Hacker News new | ask | show | jobs
by ascar 1878 days ago
I don't know about all the other RNGs in this benchmark, but MT prepares a dense/contiguous array of random numbers. The whole computation can be SIMDified (often even by the compiler), but extraction is (unless changed explicitly) a single copy of a double.

If RNG speed matters and you need a lot of random numbers in succession (and I assume these two assumptions correlate strongly) editing MT to directly pull 4 or even 8 random numbers at once (i.e. a `__m256 rand_m256()` interface) is a huge performance gain.

wyrand (the top spot of the linked benchmark), doesn't have this benefit.

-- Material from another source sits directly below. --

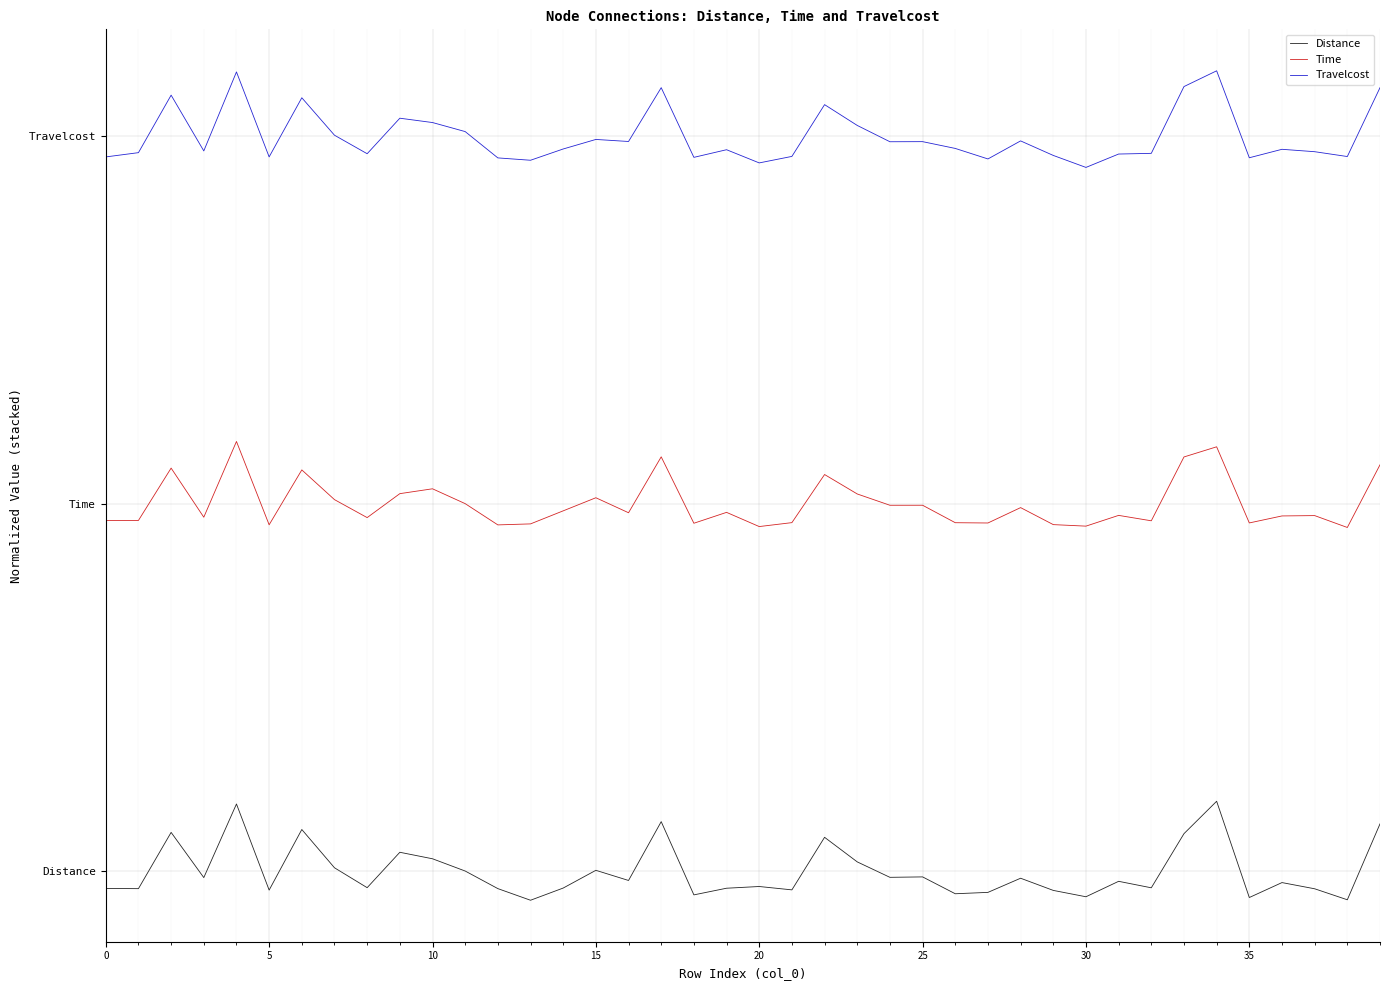

In Time, how many points are higher than both neighbors (excluding endpoints)?

13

The computation can't be SIMDified and the extraction is always a single value.

So I would take these benchmark with a grain of salt and take a closer look at the specific situation for any application where RNG speed really matters.

1 comments

Wouldn't a SIMDified implementation of other RNGs speed them up by a comparable factor, making MT relatively slower again?
If the next number depends on the previous number (like with wyrand and many others) it can't be simdified.

You could simdify computation with different seeds tho, which might be fine for many purposes. However at that point it's also a custom implementation with a different number sequence than the non-simd version, which isn't the case with a SIMDified MT.

Also xoshiro generators are enough cheaper than MT that even if you couldn't simdify it, you could keep 4 and get run the 4 together in SIMD to get 4 outputs way cheaper than 1 SIMD MT.
It looks like xorshiro was SIMDified in a paper linked in abother post in this tree.